L’approche qualitative permet d’identifier des grandes tendances. Elle cherche à étudier les faits, les comportements, les opinions plus en profondeur. L’approche quantitative, quant à elle, a pour objectif de récolter des informations chiffrées quantifiables, en vue de faire une analyse statistique et des inférences pour les généraliser à l’ensemble de la population. C’est cette visée statistique qui requiert la participation de plus de participants que pour l’analyse qualitative.

Les deux approches sont scientifiques, poursuivent des logiques semblables et sont concernées de manière identique par la représentativité des résultats obtenus. Elles sont finalement deux visions d’une même situation.

En conclusion

L’utilisateur est une denrée rare, pressez-le, dans le bon sens du terme, pour extraire un maximum d’informations.

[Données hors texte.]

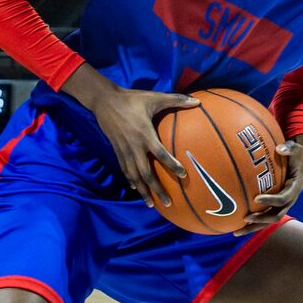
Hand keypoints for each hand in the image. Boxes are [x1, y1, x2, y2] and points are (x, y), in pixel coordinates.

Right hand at [95, 87, 200, 207]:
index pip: (161, 154)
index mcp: (145, 135)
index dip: (172, 166)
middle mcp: (134, 147)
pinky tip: (137, 188)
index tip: (183, 175)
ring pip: (135, 176)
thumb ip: (176, 99)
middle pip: (146, 174)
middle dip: (157, 189)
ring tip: (151, 205)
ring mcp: (124, 151)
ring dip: (143, 191)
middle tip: (168, 202)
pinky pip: (125, 170)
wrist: (104, 101)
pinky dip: (132, 180)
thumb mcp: (154, 97)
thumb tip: (198, 101)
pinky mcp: (117, 151)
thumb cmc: (132, 99)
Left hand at [236, 134, 302, 236]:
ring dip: (254, 227)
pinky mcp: (278, 204)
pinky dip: (253, 221)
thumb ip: (288, 148)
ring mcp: (284, 204)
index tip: (256, 199)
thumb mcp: (295, 148)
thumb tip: (279, 148)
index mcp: (295, 187)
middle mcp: (290, 199)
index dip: (270, 200)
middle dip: (260, 220)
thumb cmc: (297, 153)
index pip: (283, 198)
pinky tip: (237, 223)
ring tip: (236, 232)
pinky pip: (265, 215)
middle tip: (244, 218)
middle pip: (275, 216)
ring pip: (269, 220)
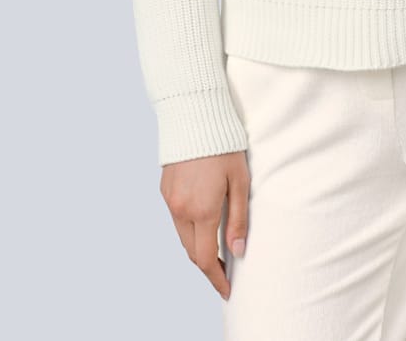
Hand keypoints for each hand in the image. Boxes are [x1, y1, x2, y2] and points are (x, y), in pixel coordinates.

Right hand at [160, 151, 250, 300]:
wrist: (195, 115)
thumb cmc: (224, 145)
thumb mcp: (240, 181)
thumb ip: (239, 218)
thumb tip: (238, 251)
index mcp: (202, 210)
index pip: (205, 258)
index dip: (216, 278)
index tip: (227, 288)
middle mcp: (181, 210)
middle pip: (191, 252)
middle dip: (207, 266)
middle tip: (224, 271)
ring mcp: (170, 200)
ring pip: (182, 237)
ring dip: (197, 247)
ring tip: (216, 248)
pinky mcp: (165, 190)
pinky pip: (176, 218)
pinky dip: (188, 228)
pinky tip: (202, 223)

Ne surestimez pas l’effet « super users » (utilisateurs qui ont l’habitude de participer à de nombreuses sessions utilisateurs). Vous pouvez les solliciter pour des tests de nature différente. Veillez uniquement à ne pas les convier plusieurs fois pour le même produit.

Enfin, une dernière petite mise en garde : fréquemment, les évaluateurs ont tendance à uniquement relever les choses qui valident leurs hypothèses de départ. Attelez-vous surtout à relever celles qui les invalident. Les tests doivent surtout vous permettre d’identifier quelles sont les parties d’un produit qui ne sont pas satisfaisantes.

Ce qu’il faut retenir :

  • utilisez des personas pour décrire vos utilisateurs et leurs objectifs ;
  • définissez un protocole rigoureux pour organiser votre évaluation ;
  • menez votre évaluation sans influencer vos participants ;
  • combinez analyse exploratoire et analyse quantitative.